:: Work to complete ::
Return, exactly and in full, the lines of the records below starting at the one with "- Dr. P.L. Joshi" and ending at the one with "The Second Plan", and no other lines.

━━━━━━

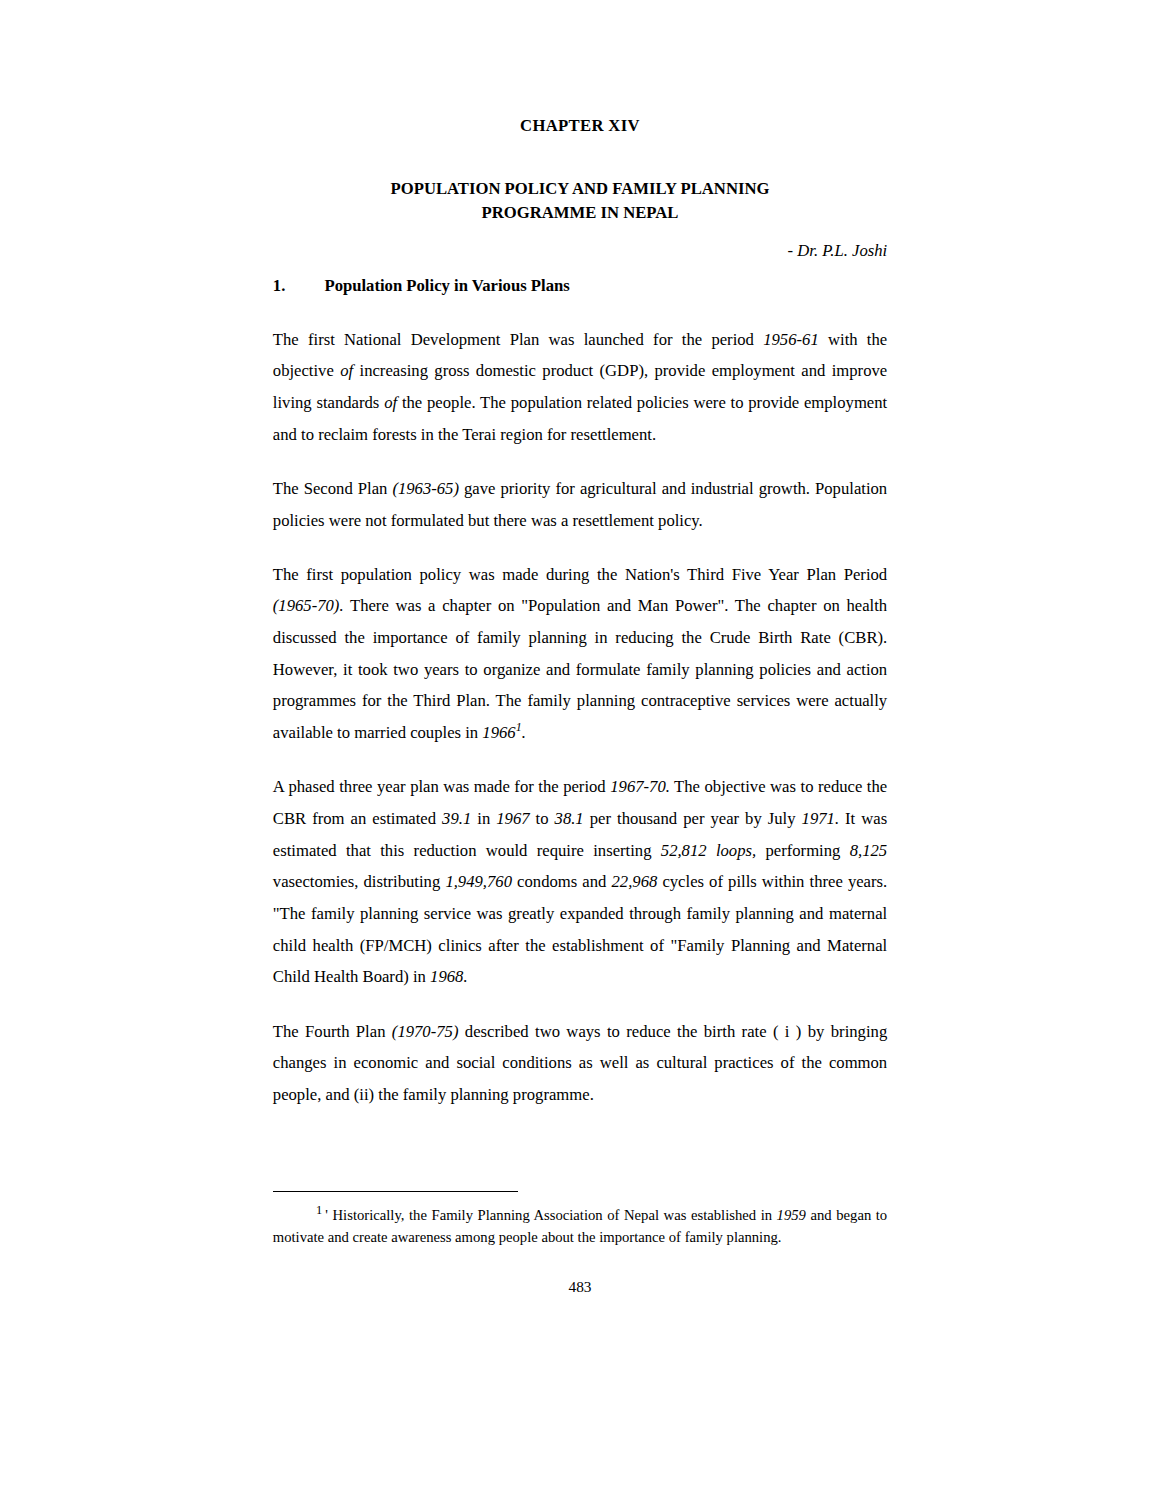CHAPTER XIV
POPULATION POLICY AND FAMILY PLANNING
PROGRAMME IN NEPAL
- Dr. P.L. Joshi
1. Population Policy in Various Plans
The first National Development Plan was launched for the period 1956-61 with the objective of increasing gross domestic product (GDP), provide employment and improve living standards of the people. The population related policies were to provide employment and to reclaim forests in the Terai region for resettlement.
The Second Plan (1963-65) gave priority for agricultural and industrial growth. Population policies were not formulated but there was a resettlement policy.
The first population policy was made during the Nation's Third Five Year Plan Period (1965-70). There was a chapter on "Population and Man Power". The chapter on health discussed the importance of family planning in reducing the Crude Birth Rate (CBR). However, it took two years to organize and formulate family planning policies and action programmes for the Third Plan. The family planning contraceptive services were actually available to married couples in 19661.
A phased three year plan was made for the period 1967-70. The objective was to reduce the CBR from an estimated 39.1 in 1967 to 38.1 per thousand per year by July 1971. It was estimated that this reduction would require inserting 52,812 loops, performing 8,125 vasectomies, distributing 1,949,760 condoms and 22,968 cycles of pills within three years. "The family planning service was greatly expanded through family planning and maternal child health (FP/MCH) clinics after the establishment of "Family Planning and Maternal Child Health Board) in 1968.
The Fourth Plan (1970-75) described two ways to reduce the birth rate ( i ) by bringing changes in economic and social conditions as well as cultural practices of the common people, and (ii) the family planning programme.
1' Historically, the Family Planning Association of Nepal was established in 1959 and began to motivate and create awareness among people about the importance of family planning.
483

━━━━━━

:: Expected answer ::
- Dr. P.L. Joshi
1. Population Policy in Various Plans
The first National Development Plan was launched for the period 1956-61 with the objective of increasing gross domestic product (GDP), provide employment and improve living standards of the people. The population related policies were to provide employment and to reclaim forests in the Terai region for resettlement.
The Second Plan (1963-65) gave priority for agricultural and industrial growth. Population policies were not formulated but there was a resettlement policy.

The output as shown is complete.